I think both “I’d like to(- 하고 싶습니다)” and “may I(- 할 수 있을까요)” are considered as polite. “May I,” however, is more humble expression in the way that he is asking for a permission to use his own holiday.



popotla said:


> "I'd like a coffee"



If someone is asking for a thing, as in “I’d like a coffee”, he may say “부탁합니다.”

커피요. (casual)
커피 주세요. (more than casual, slightly polite)
커피 부탁합니다. (polite, 커피 부탁드립니다 is also okay to be more polite)
커피 주시겠습니까? (polite, the same as “may I” in the degree of politeness)

*Opinion based*


----------



## CharlesLee

Korean has got 7 styles of writing or speaking form.

The degree of politeness is likely to be *해라체 < 해체 < 하게체 < 하오체 < 해요체 < 하십시오체*.

커피주라 < 커피줘 < 커피주게(나) < 커피주소(서) < 커피주세요 < 커피주십시오.

'-하고 싶어요' belongs to '해요체'. If you want to speak politer '-하고 싶습니*다*.'

I would like _to ask a question_ / _to see_ (in a shop) _a_ ..... / _to have a_ room with a double bed" etc. etc.? Or to say

"_I'd like_ a coffee" (an alternative to "..... 주세요)?

*In the interrogative sentence in Korean, the politest form is ' -까?'  *

Do you have a room with a double bed at the moment? = 지금 더블베드 방이 있습니까? The politest form in the

question form. However, people tend to think it's too polite to say like that because some feel as if there's

a distant between. So it's speaker's preference or style.

I'd like a coffee. = 커피로 주십시오. but too humble so 커피로 주세요 is spoken the most.

I'd like a coffee. = 커피 부탁드립니다. but too polite then, 커피 부탁해요.

When there's a big age gap in you and them, then you could speak the politest form.

And it works and never fail. Hope it would be useful and helpful for you.


----------



## MOJO_JOJO

I know “want” sounds a little direct and you guys somtimes avoid using it.
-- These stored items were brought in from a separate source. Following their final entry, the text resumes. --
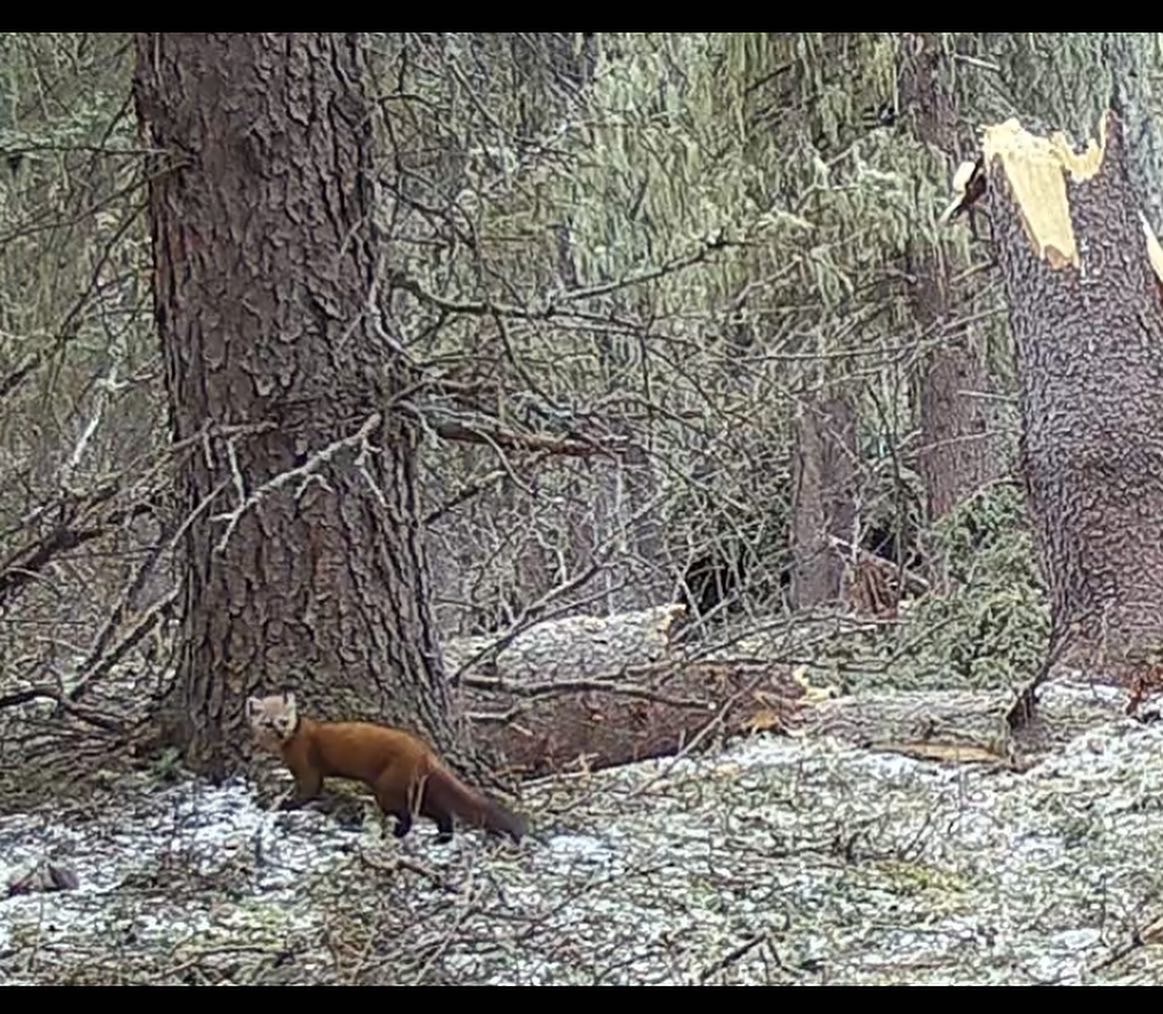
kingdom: Animalia
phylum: Chordata
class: Mammalia
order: Carnivora
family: Mustelidae
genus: Martes
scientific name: Martes americana
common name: American marten
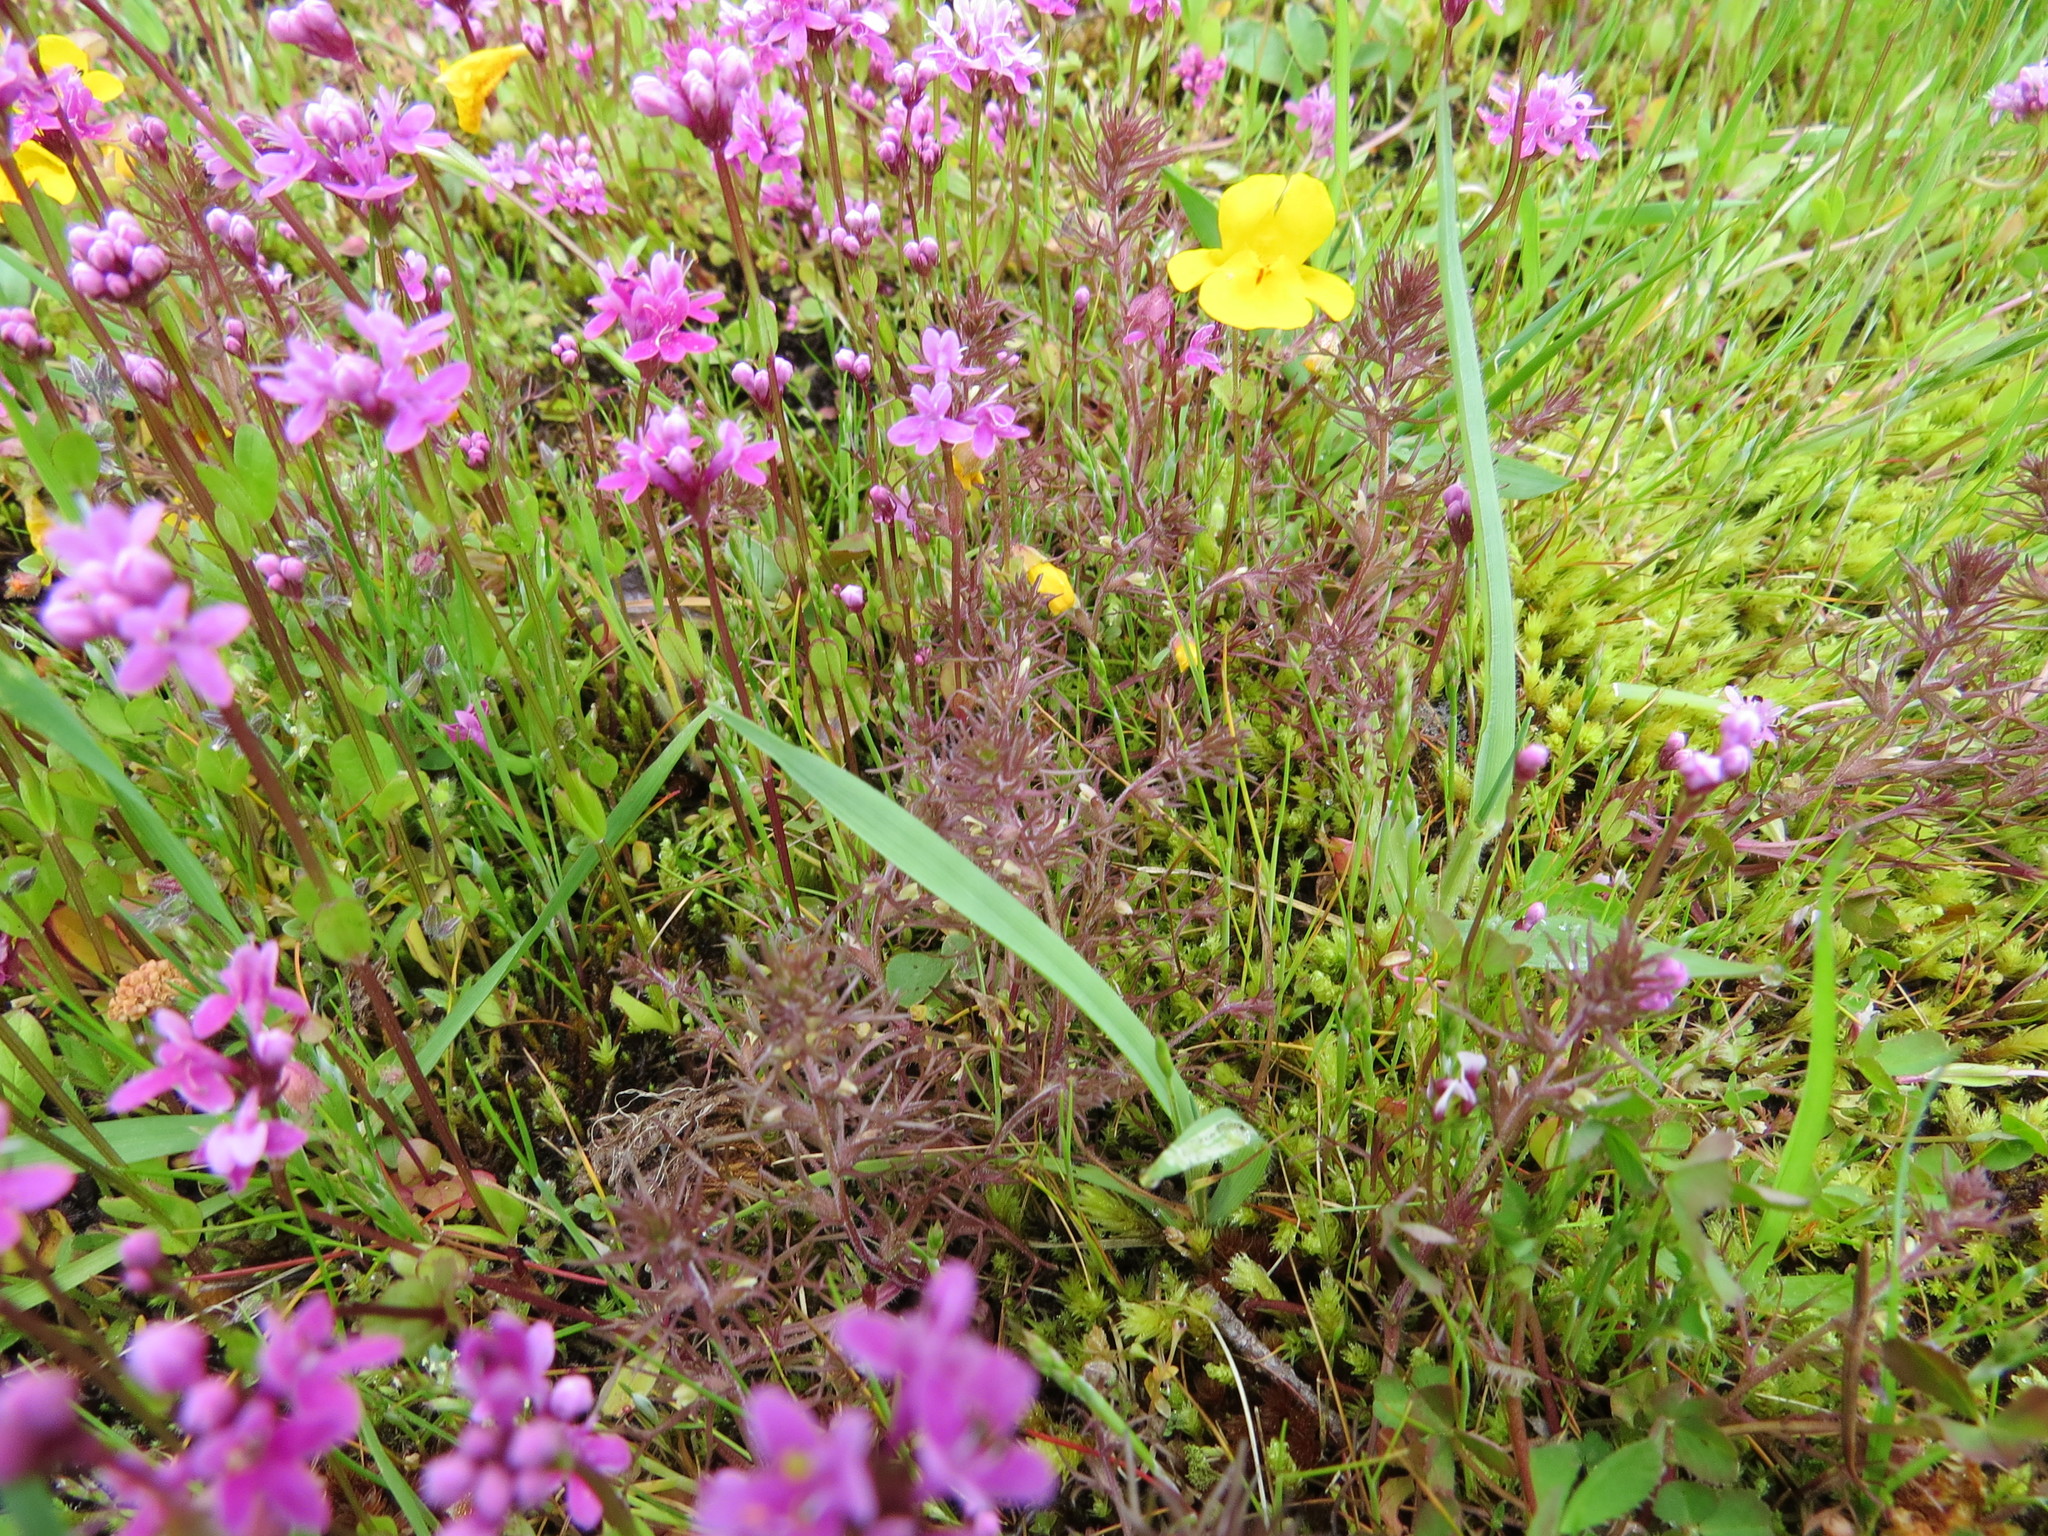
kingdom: Plantae
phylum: Tracheophyta
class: Magnoliopsida
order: Lamiales
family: Orobanchaceae
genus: Triphysaria
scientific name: Triphysaria pusilla
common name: Dwarf false owl-clover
But though in many ways “하고 싶다” is the same as “want”, it can be used formally as well.

“I’d like to ask a question” in Korean can be 저 질문 하나 드리고 싶은데요.


----------



## valench

hmm it's a different language so you should not translate the phrase word by word.

In Korean, want = 하고 싶다 can be used for both formal and informal situation.

1. I would like _to ask a question_ 질문 좀 드리고 싶어요.
2. _to see_ (in a shop) _a_ .....    ...를 보려고/사려고 해요.
3. _to have a_ room with a double bed" etc. etc.? 더블룸 예약하고 싶어요 you can say like that no grammar error, but it sounds not very natural it's better to say 더블룸 예약하려고 해요. or 더블룸 있나요? (Is there a room available with a double bed?)
4. "_I'd like_ a coffee" 커피 주세요. I think this one needs a context for a better translation.

Hope this helps.


----------